I posted on Super User about a rather particular issue about Windows 10 behaving very awkwardly to the point where I'd call the issue a bug, since traditional methods of how you would normally fix this problem do nothing in my case.
Since I wrote the original question very badly, contextually and structurally of course everybody assumed I am not very sophisticated with technology or put zero to no effort into researching the problem, hence downvoting the question and upvoting comments with the intent of me bettering my question.
I tried to cater additional information to all comments as fast as possible and did a complete overhaul on the post.

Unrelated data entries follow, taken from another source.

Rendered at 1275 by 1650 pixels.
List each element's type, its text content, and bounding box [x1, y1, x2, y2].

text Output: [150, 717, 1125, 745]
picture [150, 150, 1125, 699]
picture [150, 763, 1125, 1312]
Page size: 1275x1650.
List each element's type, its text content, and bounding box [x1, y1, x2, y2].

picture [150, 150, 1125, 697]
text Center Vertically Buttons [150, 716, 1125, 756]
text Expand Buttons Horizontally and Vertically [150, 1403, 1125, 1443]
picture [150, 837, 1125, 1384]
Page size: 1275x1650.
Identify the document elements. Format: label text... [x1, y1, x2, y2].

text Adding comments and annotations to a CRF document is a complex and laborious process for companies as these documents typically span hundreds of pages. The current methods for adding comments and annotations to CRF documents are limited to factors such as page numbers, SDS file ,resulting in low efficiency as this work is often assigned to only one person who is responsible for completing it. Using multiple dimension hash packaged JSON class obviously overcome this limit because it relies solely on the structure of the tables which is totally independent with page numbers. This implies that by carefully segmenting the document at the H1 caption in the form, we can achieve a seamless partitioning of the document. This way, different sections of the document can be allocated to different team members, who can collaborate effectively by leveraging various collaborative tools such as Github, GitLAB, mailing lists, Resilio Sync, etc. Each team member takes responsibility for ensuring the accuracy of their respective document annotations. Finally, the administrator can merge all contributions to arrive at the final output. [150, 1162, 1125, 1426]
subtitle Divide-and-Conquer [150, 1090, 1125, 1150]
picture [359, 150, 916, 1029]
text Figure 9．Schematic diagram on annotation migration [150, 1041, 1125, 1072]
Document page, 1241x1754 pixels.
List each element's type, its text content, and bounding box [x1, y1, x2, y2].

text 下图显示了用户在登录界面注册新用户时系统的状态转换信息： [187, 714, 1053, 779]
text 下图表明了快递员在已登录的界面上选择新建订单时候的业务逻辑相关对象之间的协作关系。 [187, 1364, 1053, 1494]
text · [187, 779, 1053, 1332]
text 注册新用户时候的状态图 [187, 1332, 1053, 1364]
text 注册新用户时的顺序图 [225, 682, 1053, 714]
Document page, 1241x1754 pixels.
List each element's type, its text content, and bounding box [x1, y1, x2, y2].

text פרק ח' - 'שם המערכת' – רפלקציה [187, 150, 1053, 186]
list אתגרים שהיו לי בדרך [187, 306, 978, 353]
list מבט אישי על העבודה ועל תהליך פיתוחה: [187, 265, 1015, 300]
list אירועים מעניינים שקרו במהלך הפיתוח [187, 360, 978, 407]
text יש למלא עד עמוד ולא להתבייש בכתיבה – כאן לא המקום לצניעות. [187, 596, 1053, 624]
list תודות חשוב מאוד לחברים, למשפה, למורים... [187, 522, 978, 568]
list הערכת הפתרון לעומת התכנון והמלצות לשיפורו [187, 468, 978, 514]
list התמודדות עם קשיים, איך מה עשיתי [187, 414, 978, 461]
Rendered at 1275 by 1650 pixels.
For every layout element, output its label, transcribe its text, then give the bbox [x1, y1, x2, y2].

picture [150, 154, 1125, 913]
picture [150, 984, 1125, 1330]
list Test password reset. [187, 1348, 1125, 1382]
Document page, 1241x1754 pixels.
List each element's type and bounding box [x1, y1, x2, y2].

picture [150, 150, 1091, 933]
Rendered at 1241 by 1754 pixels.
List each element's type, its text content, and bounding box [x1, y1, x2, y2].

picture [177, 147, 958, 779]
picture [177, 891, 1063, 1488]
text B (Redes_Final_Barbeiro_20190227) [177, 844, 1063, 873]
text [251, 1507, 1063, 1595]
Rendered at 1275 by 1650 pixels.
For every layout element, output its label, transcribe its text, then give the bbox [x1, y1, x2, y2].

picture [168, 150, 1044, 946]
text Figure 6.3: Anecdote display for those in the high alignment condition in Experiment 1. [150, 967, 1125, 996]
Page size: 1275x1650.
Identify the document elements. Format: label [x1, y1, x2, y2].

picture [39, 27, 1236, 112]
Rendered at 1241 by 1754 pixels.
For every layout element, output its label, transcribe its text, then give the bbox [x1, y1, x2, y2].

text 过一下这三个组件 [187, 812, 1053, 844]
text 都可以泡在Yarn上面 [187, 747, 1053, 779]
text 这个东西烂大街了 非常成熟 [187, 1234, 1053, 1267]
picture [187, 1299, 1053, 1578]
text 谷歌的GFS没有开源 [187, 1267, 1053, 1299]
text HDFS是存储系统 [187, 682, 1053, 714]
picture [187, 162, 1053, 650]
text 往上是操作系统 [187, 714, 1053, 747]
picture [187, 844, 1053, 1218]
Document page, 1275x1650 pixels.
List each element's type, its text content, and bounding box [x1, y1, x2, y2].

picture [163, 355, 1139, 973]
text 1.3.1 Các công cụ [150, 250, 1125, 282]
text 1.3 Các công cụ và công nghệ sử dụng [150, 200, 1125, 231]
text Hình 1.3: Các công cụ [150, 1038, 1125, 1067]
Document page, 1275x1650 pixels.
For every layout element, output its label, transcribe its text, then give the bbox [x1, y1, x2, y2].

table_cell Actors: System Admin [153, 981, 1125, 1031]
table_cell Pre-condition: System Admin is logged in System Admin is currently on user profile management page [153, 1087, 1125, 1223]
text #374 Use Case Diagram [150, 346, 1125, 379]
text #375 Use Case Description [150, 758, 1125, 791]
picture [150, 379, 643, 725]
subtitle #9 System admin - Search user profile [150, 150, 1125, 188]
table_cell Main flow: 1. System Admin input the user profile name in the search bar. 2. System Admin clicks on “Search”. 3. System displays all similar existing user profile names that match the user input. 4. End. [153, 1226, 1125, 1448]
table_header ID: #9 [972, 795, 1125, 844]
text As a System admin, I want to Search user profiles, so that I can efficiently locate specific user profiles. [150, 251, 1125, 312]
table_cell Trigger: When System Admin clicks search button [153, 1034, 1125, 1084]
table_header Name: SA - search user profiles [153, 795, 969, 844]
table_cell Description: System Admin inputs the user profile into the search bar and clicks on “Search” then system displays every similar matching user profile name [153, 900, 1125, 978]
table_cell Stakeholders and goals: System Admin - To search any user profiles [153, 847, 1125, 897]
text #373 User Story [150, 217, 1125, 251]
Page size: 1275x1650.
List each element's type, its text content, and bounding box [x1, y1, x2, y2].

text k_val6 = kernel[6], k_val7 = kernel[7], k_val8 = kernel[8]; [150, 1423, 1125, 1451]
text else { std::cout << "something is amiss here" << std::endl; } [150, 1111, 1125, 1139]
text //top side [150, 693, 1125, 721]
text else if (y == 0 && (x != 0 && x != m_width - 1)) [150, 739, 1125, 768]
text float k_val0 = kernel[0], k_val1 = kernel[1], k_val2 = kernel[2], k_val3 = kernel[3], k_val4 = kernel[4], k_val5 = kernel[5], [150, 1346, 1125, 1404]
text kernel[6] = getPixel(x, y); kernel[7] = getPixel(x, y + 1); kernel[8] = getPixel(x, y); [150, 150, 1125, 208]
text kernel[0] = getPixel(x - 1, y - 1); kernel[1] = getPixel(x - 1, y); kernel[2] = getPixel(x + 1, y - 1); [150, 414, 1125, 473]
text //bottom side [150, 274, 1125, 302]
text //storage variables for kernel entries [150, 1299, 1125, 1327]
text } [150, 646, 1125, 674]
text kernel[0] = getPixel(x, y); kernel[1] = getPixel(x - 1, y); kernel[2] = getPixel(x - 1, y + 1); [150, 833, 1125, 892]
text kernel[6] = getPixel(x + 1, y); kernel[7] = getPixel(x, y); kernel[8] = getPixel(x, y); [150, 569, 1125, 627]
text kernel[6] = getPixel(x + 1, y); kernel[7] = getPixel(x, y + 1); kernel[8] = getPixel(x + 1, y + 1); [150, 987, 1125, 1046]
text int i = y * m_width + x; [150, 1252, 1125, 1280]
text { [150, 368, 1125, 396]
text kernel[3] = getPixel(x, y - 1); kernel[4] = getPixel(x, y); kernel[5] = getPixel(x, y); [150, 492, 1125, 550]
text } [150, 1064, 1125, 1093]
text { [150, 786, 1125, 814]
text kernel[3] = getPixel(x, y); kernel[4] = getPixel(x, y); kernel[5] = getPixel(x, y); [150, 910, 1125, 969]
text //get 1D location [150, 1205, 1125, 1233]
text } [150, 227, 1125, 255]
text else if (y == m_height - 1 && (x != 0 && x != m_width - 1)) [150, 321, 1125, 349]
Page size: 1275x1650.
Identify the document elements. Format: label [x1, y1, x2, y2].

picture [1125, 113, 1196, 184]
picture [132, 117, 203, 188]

Which I all understand. Questions on Stack Exchange should be compact, not beating around the bush, informative and educational. I love Stack Exchange's policy and therefore the site for this behaviour, because it results in a lot of quality content.
Where this kind of bit me in the ass though was when I was trying to damage-control the question by providing more context about me and my knowledge so that I could explain to the already few users that kept an eye on the thread would understand where I was coming from, explaining that I am actually pretty in-touch with a lot of things being a software developer and all that jazz.
Since this does not add any value to the question when breaking the post down into the crucial essentials, a moderator removed that section from my post.
Which, I can't really say anything against, since it's very conform with SE's policies, but in return ultimately absolutely graveyarded my question with -4 votes and sub 50 views.
So, this puts me in a dead lock. I seriously do not know how to approach this situation since the post is 100% dead, but also written as best as possible.